Evan Munday

July 2014

with Meaghan Strimas


HLR: How do you schedule time to write? 

EM: When I was working full-time, I did all my writing late in the evening – I rarely wrote a word before midnight. I was like the Gremlins of children's writing. In April, I left my job at Coach House Books and started freelancing and working part-time. First thing I did, I started a writing schedule worthy of a boot camp. I woke up at a decent hour, walked to the Toronto Reference Library, and wrote in my little notebook from 9:30 to 2:30 every day without fail. But within a month, my strict regimen had degenerated. I reverted to a life of a depraved night owl, toiling away on all my other work during the day, only taking time to work on my book during the wee hours of the night.

HLR: What obstacles (real and imagined) make it a challenge for you to find time to write, and how have you dealt with them?

EM: The only real obstacle is myself and my puritanical sensibilities.
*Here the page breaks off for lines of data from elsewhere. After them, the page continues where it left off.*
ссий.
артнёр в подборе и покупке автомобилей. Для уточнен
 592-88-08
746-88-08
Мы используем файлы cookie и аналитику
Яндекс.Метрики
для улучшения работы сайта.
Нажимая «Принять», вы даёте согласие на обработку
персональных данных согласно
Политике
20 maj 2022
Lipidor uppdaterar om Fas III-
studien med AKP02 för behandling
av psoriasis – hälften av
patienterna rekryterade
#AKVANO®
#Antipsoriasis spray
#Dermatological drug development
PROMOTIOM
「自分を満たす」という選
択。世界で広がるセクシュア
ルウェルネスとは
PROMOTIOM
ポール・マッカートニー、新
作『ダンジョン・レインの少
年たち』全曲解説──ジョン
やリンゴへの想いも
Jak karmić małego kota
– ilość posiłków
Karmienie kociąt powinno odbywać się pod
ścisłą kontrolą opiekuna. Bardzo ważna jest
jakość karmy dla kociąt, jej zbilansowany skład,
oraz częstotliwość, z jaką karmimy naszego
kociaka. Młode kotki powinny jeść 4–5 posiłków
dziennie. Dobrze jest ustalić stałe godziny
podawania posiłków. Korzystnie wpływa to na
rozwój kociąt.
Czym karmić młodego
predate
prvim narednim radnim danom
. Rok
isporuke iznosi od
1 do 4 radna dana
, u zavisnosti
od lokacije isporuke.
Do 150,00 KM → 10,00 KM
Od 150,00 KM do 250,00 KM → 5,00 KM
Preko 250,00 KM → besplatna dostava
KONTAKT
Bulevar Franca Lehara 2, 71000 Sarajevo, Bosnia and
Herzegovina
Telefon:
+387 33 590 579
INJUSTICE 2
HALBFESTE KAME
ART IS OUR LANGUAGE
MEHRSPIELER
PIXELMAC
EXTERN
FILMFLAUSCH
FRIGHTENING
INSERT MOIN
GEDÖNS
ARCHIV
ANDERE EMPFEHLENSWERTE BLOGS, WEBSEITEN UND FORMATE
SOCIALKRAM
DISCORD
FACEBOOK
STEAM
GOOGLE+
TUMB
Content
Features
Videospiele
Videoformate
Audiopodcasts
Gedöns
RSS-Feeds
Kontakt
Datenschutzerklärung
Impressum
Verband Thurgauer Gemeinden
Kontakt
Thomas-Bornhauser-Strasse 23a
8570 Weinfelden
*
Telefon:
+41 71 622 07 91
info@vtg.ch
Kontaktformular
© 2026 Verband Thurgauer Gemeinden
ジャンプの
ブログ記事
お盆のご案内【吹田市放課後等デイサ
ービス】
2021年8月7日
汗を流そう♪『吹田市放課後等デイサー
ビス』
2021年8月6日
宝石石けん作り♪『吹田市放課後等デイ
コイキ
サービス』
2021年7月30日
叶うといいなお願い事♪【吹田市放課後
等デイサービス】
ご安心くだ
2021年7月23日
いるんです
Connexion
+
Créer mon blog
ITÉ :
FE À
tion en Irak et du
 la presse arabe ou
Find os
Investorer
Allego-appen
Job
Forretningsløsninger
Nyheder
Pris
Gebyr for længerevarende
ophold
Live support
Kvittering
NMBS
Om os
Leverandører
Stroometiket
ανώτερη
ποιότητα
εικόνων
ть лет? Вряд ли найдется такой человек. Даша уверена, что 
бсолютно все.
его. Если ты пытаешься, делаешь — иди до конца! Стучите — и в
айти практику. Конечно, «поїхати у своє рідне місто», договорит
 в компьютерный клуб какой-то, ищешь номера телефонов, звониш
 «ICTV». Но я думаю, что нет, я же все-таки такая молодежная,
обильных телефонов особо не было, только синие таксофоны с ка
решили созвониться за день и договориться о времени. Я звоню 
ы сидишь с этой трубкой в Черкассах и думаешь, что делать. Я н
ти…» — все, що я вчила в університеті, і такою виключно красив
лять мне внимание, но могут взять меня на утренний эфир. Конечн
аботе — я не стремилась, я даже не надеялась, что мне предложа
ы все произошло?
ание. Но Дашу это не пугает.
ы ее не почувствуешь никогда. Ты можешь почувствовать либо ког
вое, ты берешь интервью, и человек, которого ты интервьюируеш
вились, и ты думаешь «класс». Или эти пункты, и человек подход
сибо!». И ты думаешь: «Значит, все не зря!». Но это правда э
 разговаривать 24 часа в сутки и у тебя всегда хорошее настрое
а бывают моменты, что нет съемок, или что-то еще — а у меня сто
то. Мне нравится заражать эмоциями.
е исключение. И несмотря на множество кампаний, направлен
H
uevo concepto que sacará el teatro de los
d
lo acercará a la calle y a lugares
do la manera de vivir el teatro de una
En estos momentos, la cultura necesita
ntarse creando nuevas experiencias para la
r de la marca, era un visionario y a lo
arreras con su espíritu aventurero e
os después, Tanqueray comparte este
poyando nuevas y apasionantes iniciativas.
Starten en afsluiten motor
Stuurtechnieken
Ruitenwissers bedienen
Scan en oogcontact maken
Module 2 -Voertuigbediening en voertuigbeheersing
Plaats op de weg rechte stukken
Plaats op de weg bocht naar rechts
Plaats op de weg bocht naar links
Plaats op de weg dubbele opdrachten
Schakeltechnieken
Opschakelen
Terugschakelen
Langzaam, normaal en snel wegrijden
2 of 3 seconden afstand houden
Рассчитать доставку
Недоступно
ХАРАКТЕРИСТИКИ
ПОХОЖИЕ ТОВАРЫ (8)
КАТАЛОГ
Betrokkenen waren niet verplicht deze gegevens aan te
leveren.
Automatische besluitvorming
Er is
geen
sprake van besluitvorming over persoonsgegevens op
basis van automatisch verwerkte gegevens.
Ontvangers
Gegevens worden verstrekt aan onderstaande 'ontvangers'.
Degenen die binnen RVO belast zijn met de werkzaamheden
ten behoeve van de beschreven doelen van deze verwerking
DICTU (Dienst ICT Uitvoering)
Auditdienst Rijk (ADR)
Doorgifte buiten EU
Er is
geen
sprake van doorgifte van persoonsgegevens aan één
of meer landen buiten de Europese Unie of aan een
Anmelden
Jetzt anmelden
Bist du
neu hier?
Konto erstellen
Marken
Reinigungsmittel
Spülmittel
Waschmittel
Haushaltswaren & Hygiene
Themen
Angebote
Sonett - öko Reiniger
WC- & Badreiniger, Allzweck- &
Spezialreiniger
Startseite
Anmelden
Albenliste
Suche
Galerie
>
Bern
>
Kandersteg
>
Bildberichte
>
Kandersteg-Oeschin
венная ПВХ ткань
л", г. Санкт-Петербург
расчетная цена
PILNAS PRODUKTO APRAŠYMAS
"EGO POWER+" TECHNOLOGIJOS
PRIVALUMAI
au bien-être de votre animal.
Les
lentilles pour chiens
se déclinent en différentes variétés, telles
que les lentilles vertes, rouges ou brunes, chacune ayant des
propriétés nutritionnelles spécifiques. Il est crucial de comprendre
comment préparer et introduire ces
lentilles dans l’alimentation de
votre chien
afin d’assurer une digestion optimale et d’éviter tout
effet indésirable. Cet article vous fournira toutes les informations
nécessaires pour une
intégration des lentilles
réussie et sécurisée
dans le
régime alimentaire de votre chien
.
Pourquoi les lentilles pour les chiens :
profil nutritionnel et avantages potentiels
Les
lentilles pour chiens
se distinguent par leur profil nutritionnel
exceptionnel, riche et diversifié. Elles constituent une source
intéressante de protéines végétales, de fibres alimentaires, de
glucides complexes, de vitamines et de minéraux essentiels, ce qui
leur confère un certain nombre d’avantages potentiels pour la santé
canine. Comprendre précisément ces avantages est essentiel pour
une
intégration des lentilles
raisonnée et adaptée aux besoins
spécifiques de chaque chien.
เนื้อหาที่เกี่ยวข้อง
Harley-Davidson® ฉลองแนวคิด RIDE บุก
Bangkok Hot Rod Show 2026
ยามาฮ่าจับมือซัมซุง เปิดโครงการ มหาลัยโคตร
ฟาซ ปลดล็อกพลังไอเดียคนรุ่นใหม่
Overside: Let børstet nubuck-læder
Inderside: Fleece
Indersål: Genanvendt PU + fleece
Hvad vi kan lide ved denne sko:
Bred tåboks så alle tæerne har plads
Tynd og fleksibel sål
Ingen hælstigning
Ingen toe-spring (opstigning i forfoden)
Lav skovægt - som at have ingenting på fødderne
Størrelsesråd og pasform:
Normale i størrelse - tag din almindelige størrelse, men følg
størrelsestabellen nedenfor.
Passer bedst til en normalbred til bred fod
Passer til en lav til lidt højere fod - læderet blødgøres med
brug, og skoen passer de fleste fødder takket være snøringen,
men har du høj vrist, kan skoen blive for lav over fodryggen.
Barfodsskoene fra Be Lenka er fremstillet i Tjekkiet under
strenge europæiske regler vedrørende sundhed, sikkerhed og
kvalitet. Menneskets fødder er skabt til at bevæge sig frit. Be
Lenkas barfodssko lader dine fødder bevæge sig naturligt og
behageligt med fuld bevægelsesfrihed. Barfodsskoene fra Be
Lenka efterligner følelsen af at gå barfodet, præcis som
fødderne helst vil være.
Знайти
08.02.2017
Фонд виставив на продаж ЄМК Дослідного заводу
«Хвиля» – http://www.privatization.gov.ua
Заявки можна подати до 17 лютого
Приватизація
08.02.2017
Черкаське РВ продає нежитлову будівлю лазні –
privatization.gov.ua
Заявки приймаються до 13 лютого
I live a very save-the-dessert-for-last kind of life, and in my mind, writing and working on my own projects is the dessert. (Which, if you think about it, is a pretty sad dessert.)  I have a real tendency to do all the other possible work I need to do before I devote even a second to my own writing. (This is part of the reason I'm often writing at three in the morning.) When I was publicist at Coach House, there was so much other important work to do – books to publicize, launches to organize and attend – I found it difficult to find any time to write at all. But now that I've left, I realize it wasn't just the publicist job. Even without a full-time employer, the writing always comes last: after my work at Book City, after any of my freelance work, after the boards and other things I volunteer for. I thought I'd dealt with this obstacle by making the leap from full-time publishing work to freelancing, but as I found, they didn't really help. The main way I deal with this obstacle now is by staying up later and later and sleeping less and less. It's a particularly bad coping mechanism.

HLR: Do you find you work better when your schedule is clear, or when you are pressed to find time?

EM: I enjoy having other responsibilities, as I work best when I have discrete blocks of free time and other endeavours to pivot around. A completely free day is more terrifying than a completely blank page. I'd rather have at least one appointment or non-writing task to complete in any given day. Also, my inner John Winthrop (or some other famous Puritan) would be outraged if I had a completely free day to devote just to writing. He wouldn't let that stand. I'd end up coming up with other important tasks to do for someone else. It happens all the time. All of a sudden, I'll decide I need to draw a CanLit version of Mount Rushmore, just so I have an assignment that's not writing. As a result, I've found that an hour or two of drawing can really help with my writing. Drawing is like a fiction lubricant.

Evan Munday is the author and illustrator of the Silver Birch-nominated series of novels for young adults, The Dead Kid Detective Agency (ECW Press). He works as a bookseller and does various freelance publishing jobs in Toronto.